_About this exercise_:
Look over the material below and count the lines that include "moduli". Give only the total.

======== Supplied records ========

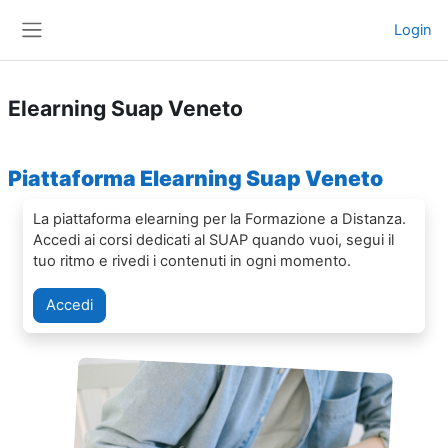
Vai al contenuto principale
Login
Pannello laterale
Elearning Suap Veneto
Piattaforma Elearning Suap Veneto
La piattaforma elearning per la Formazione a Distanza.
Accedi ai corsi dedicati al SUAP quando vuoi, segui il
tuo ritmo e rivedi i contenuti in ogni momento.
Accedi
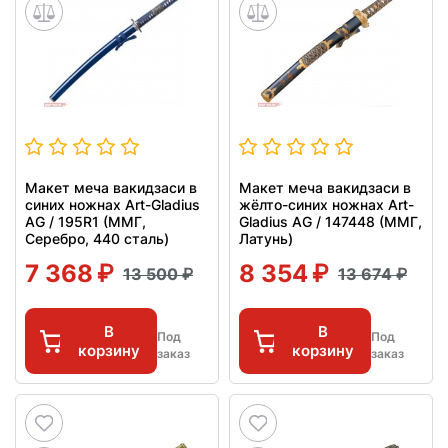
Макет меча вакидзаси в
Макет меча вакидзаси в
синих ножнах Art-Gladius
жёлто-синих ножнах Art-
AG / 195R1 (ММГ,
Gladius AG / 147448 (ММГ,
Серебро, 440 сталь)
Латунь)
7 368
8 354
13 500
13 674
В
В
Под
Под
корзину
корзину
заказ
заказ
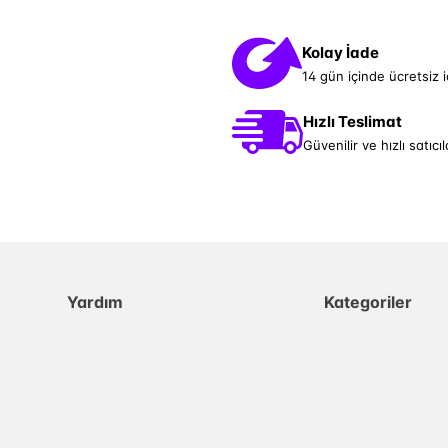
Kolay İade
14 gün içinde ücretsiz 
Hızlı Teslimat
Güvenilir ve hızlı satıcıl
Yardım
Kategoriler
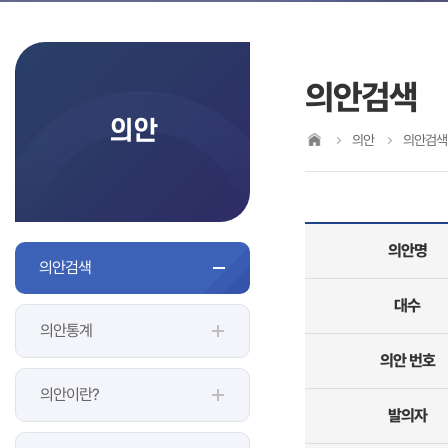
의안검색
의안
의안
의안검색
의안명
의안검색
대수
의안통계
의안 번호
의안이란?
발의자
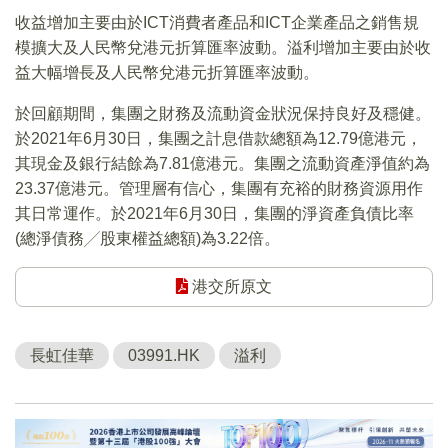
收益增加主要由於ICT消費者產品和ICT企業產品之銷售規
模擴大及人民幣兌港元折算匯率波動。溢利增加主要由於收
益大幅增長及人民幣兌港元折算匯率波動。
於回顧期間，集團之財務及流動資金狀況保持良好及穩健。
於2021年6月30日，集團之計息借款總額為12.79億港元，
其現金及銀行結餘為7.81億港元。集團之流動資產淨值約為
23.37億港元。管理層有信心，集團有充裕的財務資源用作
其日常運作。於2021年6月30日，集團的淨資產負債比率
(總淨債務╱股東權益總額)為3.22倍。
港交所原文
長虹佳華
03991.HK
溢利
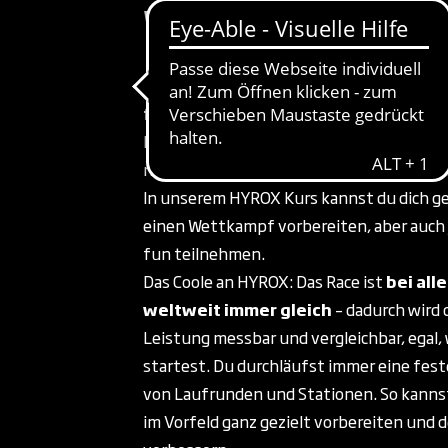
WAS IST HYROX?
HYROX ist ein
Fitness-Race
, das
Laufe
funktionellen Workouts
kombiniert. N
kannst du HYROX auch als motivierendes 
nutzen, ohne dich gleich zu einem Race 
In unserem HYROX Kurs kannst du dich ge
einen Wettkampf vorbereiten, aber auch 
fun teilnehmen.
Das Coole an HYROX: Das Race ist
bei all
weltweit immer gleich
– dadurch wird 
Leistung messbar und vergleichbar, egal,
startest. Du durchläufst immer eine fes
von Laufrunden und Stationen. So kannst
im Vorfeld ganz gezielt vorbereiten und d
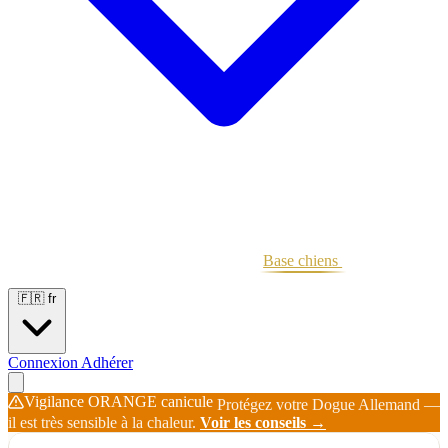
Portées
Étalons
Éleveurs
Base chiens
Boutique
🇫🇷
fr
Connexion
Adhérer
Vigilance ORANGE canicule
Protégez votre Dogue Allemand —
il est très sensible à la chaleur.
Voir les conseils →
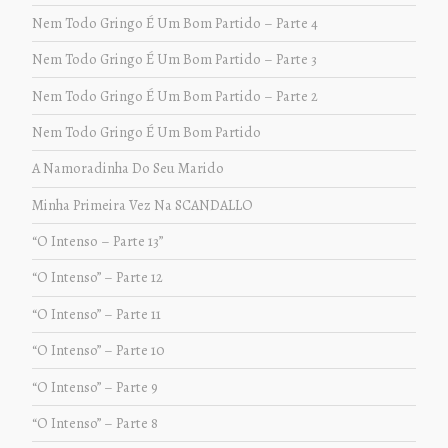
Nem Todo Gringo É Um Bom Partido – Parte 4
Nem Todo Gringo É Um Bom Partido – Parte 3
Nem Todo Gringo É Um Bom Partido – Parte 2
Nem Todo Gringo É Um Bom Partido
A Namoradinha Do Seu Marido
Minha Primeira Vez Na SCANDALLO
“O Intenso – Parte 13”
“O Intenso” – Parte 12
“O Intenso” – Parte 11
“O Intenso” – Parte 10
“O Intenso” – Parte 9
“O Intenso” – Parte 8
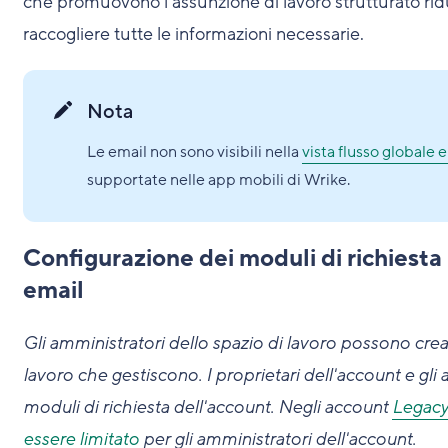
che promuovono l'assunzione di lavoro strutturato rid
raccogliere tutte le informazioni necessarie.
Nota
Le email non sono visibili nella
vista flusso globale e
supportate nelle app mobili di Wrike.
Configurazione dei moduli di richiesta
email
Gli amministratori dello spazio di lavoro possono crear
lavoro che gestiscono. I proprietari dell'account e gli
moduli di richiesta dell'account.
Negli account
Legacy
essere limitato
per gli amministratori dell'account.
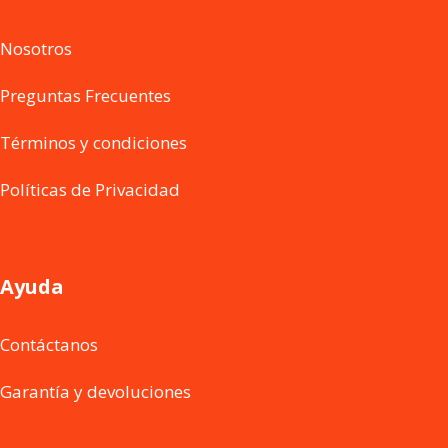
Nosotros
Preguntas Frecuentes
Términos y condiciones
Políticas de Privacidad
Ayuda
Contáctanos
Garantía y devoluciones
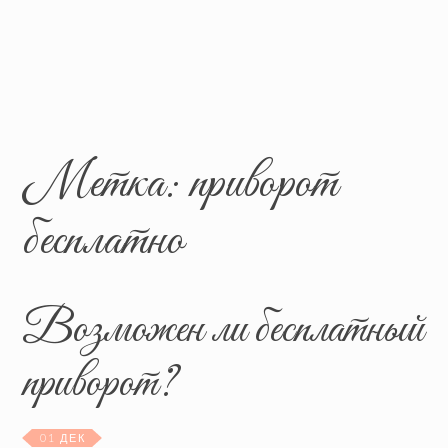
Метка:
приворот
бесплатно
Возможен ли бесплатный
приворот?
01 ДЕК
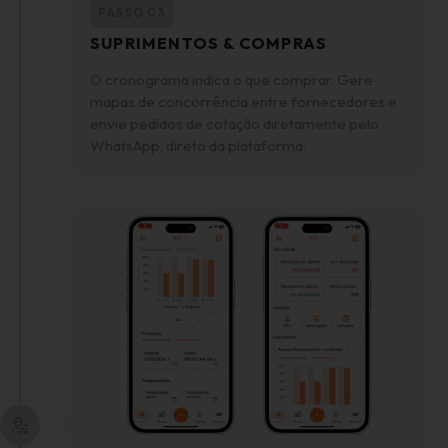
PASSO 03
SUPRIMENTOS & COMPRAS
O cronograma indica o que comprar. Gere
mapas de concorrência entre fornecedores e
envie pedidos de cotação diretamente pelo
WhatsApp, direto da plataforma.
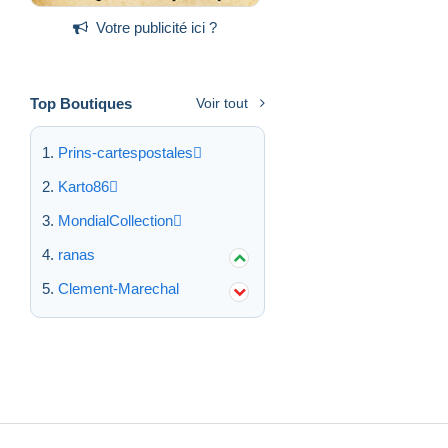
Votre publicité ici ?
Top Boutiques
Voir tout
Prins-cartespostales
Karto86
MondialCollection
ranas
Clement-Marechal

========

_Expected output_:
2